The process to land a TED Talk is ripe with confusion. Here are the most common misconceptions speakers have about how to land a TED Talk.
They think they have to be discovered or “invited”, rather than realizing they can apply proactively
It’s ok to try to grow your online influence and hope that you’ll get noticed one day (some TEDx speakers are “found”), but you can also apply to any event. Many have open speaker applications on their websites, and I can show you how to find them before they lock down their speaker list!
They work on having a great talk rather than a great pitch
When you decide to buy a book, you don’t read the whole book first – you look at the title and description. When you decide whether to click on an article, you don’t read the article first – you decide based on the title, picture, and sometimes a summary.
Many speakers work hard on getting feedback on their entire talk and making sure it’s amazing. TEDx events sometimes get over 200 submissions, so aren’t able to review everyone’s entire talk (and most speakers don’t have their talk written first). Instead, TEDx events will often make a decision whether to move on with a speaker based on a brief concept, so it makes sense to test and refine this so you have a rejection-proof pitch.
They focus on their speaking ability rather than their idea
Although you need to be a good communicator for people to understand your idea, good speaking only helps if you have an idea TEDx organizers are interested in.
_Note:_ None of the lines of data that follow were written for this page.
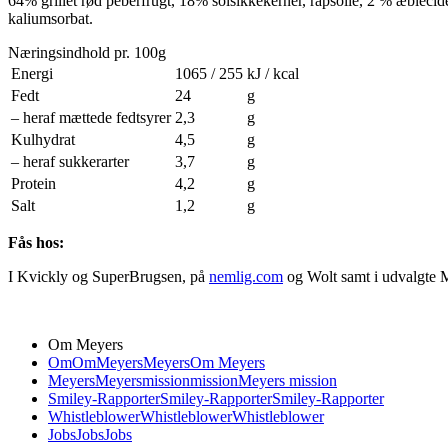
64% grillet rød peberfrugt, 18% solsikkekerner, rapsolie, 2 % æblecid
kaliumsorbat.
Næringsindhold pr. 100g
Energi
1065 / 255
kJ / kcal
Fedt
24
g
– heraf mættede fedtsyrer
2,3
g
Kulhydrat
4,5
g
– heraf sukkerarter
3,7
g
Protein
4,2
g
Salt
1,2
g
Fås hos:
I Kvickly og SuperBrugsen, på
nemlig.com
og Wolt samt i udvalgte 
Om Meyers
Om
Om
Meyers
Meyers
Om Meyers
Meyers
Meyers
mission
mission
Meyers mission
Smiley-Rapporter
Smiley-Rapporter
Smiley-Rapporter
Whistleblower
Whistleblower
Whistleblower
Jobs
Jobs
Jobs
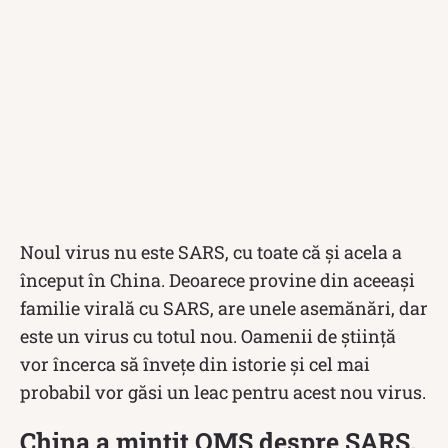
Noul virus nu este SARS, cu toate că și acela a
început în China. Deoarece provine din aceeași
familie virală cu SARS, are unele asemănări, dar
este un virus cu totul nou. Oamenii de știință
vor încerca să învețe din istorie și cel mai
probabil vor găsi un leac pentru acest nou virus.
China a mințit OMS despre SARS.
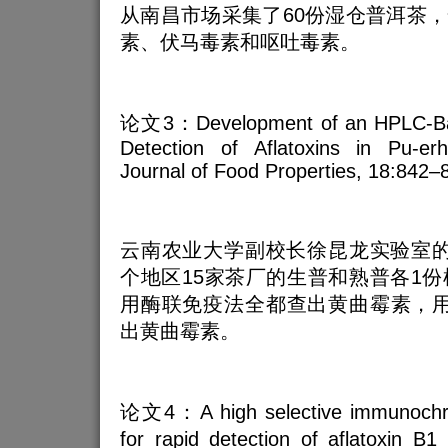
从南昌市场采集了60份湿仓普洱茶
素、伏马毒素和呕吐毒素。
论文3：Development of an HPLC-Bas
Detection of Aflatoxins in Pu-erh
Journal of Food Properties, 18:842–
云南农业大学副校长徐昆龙实验室的
个地区15家茶厂的生普和熟普各1份
用酶联免疫法全都查出黄曲霉素，用
出黄曲霉素。
论文4：A high selective immunochr
for rapid detection of aflatoxin B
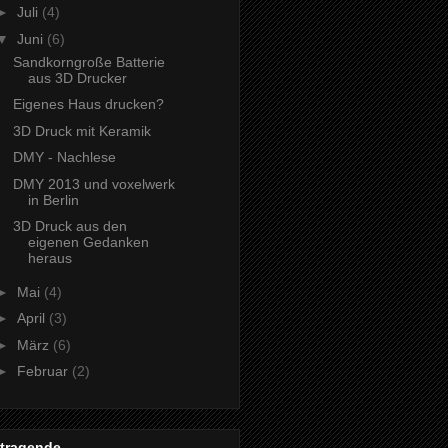
►
Juli
(4)
▼
Juni
(6)
Sandkorngroße Batterie
aus 3D Drucker
Eigenes Haus drucken?
3D Druck mit Keramik
DMY - Nachlese
DMY 2013 und voxelwerk
in Berlin
3D Druck aus den
eigenen Gedanken
heraus
►
Mai
(4)
►
April
(3)
►
März
(6)
►
Februar
(2)
itragende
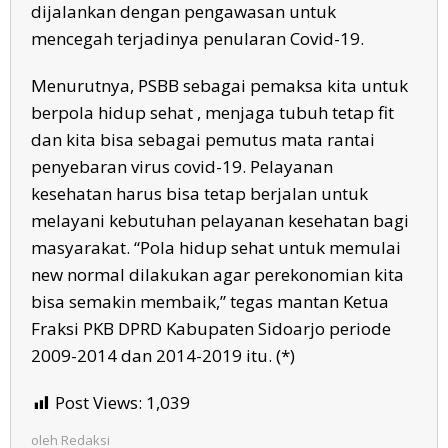
dijalankan dengan pengawasan untuk
mencegah terjadinya penularan Covid-19.
Menurutnya, PSBB sebagai pemaksa kita untuk
berpola hidup sehat , menjaga tubuh tetap fit
dan kita bisa sebagai pemutus mata rantai
penyebaran virus covid-19. Pelayanan
kesehatan harus bisa tetap berjalan untuk
melayani kebutuhan pelayanan kesehatan bagi
masyarakat. “Pola hidup sehat untuk memulai
new normal dilakukan agar perekonomian kita
bisa semakin membaik,” tegas mantan Ketua
Fraksi PKB DPRD Kabupaten Sidoarjo periode
2009-2014 dan 2014-2019 itu. (*)
Post Views:
1,039
oleh
Redaksi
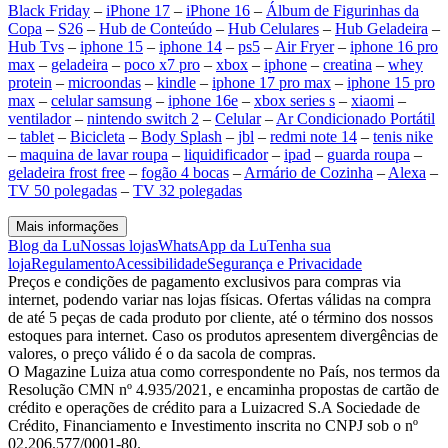
Black Friday
–
iPhone 17
–
iPhone 16
–
Álbum de Figurinhas da
Copa
–
S26
–
Hub de Conteúdo
–
Hub Celulares
–
Hub Geladeira
–
Hub Tvs
–
iphone 15
–
iphone 14
–
ps5
–
Air Fryer
–
iphone 16 pro
max
–
geladeira
–
poco x7 pro
–
xbox
–
iphone
–
creatina
–
whey
protein
–
microondas
–
kindle
–
iphone 17 pro max
–
iphone 15 pro
max
–
celular samsung
–
iphone 16e
–
xbox series s
–
xiaomi
–
ventilador
–
nintendo switch 2
–
Celular
–
Ar Condicionado Portátil
–
tablet
–
Bicicleta
–
Body Splash
–
jbl
–
redmi note 14
–
tenis nike
–
maquina de lavar roupa
–
liquidificador
–
ipad
–
guarda roupa
–
geladeira frost free
–
fogão 4 bocas
–
Armário de Cozinha
–
Alexa
–
TV 50 polegadas
–
TV 32 polegadas
Mais informações
Blog da Lu
Nossas lojas
WhatsApp da Lu
Tenha sua
loja
Regulamento
Acessibilidade
Segurança e Privacidade
Preços e condições de pagamento exclusivos para compras via
internet, podendo variar nas lojas físicas. Ofertas válidas na compra
de até 5 peças de cada produto por cliente, até o término dos nossos
estoques para internet. Caso os produtos apresentem divergências de
valores, o preço válido é o da sacola de compras.
O Magazine Luiza atua como correspondente no País, nos termos da
Resolução CMN nº 4.935/2021, e encaminha propostas de cartão de
crédito e operações de crédito para a Luizacred S.A Sociedade de
Crédito, Financiamento e Investimento inscrita no CNPJ sob o nº
02.206.577/0001-80.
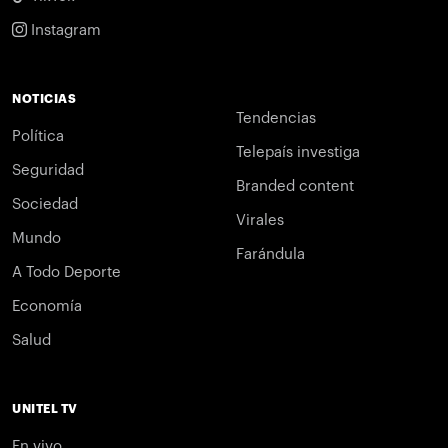
Instagram
NOTICIAS
Tendencias
Política
Telepaís investiga
Seguridad
Branded content
Sociedad
Virales
Mundo
Farándula
A Todo Deporte
Economía
Salud
UNITEL TV
En vivo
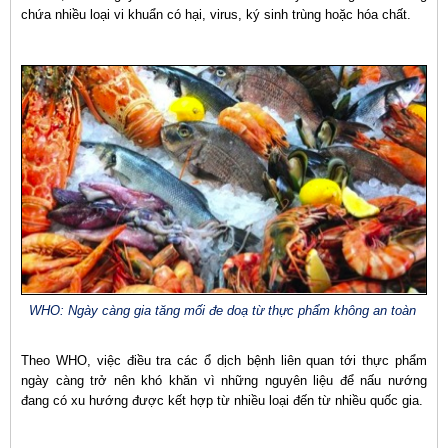
chứa nhiều loại vi khuẩn có hại, virus, ký sinh trùng hoặc hóa chất.
WHO: Ngày càng gia tăng mối đe doạ từ thực phẩm không an toàn
Theo WHO, việc điều tra các ổ dịch bệnh liên quan tới thực phẩm
ngày càng trở nên khó khăn vì những nguyên liệu để nấu nướng
đang có xu hướng được kết hợp từ nhiều loại đến từ nhiều quốc gia.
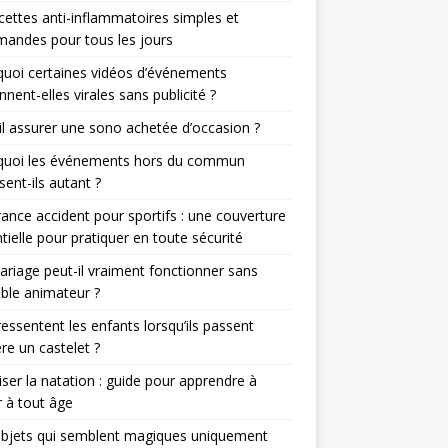
cettes anti-inflammatoires simples et
andes pour tous les jours
uoi certaines vidéos d’événements
nnent-elles virales sans publicité ?
il assurer une sono achetée d’occasion ?
quoi les événements hors du commun
sent-ils autant ?
ance accident pour sportifs : une couverture
tielle pour pratiquer en toute sécurité
riage peut-il vraiment fonctionner sans
able animateur ?
essentent les enfants lorsqu’ils passent
ère un castelet ?
iser la natation : guide pour apprendre à
 à tout âge
objets qui semblent magiques uniquement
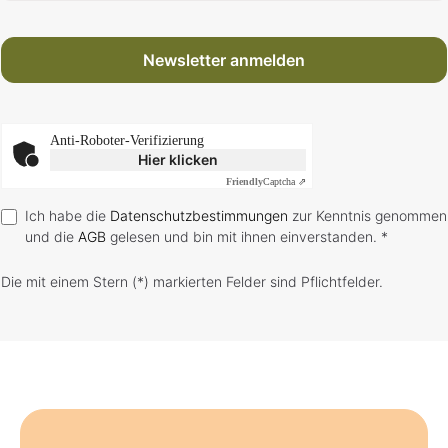
Newsletter anmelden
Anti-Roboter-Verifizierung
Hier klicken
Friendly
Captcha ⇗
Ich habe die
Datenschutzbestimmungen
zur Kenntnis genommen
und die
AGB
gelesen und bin mit ihnen einverstanden. *
Die mit einem Stern (*) markierten Felder sind Pflichtfelder.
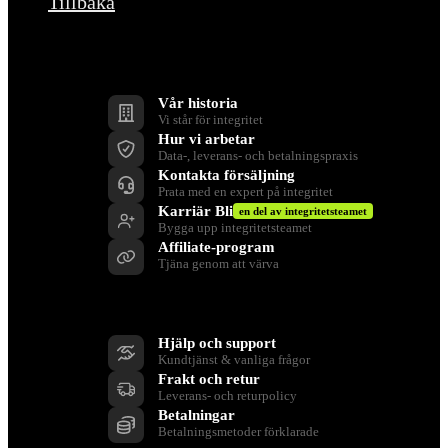
Tillbaka
Företag
Vår historia
Vi står för integritet
Hur vi arbetar
Data-, leverans- och betalningspraxis
Kontakta försäljning
Prata med en expert på integritet
Karriär Bli
en del av integritetsteamet
Bygga upp integritetsteamet
Affiliate-program
Tjäna genom att värva
Stöd
Hjälp och support
Kundtjänst & vanliga frågor
Frakt och retur
Leverans- och returpolicy
Betalningar
Betalningsmetoder förklarade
People don’t read books because the author is great at typing and using grammar correctly – they want the message that the author communicates. Many TEDx speakers are inexperienced speakers, but they have great ideas (after all, the tagline for TED is “Ideas Worth Spreading” not “people that are great speakers”).
They rely on word of mouth to find TEDx opportunities, so only learn about events after speakers have been finalized
TED maintains a directory of TEDx events happening in the next year, and there are several techniques I teach to find each and every TEDx speaking opportunity. Most people don’t know this technique and only learn about a TEDx event happening locally because of the event’s marketing. This marketing ramps up as they want to sell tickets, and by then, speakers have already been finalized.
They think all TEDx events are run by TED employees (or expect them to all be the same)
The truth is, TEDx events all have different organizers that are all volunteers, and none of them are employees of TED. This means applying to one doesn’t harm (or help) your chances at any other event, and applying on the TED.com website will not allow you to be considered for any TEDx event. Further, each TEDx event will have different videography teams and the quality of the production varies drastically.
They don’t realize the difference between TED and TEDx
The truth is, most people think of “TED Talks” as a talk given at either a TED or TEDx event. TED gets about 25,000 speaker applicants every year (for about 100 spots to speak). TEDx events get about 50-100, and TED reserves many speaking spots for past TEDx speakers. So, if most of the general public doesn’t know the difference and it’s a lot easier, TEDx is an untapped opportunity (it certainly helped people like Simon Sinek and Brene Brown spread their messages worldwide!).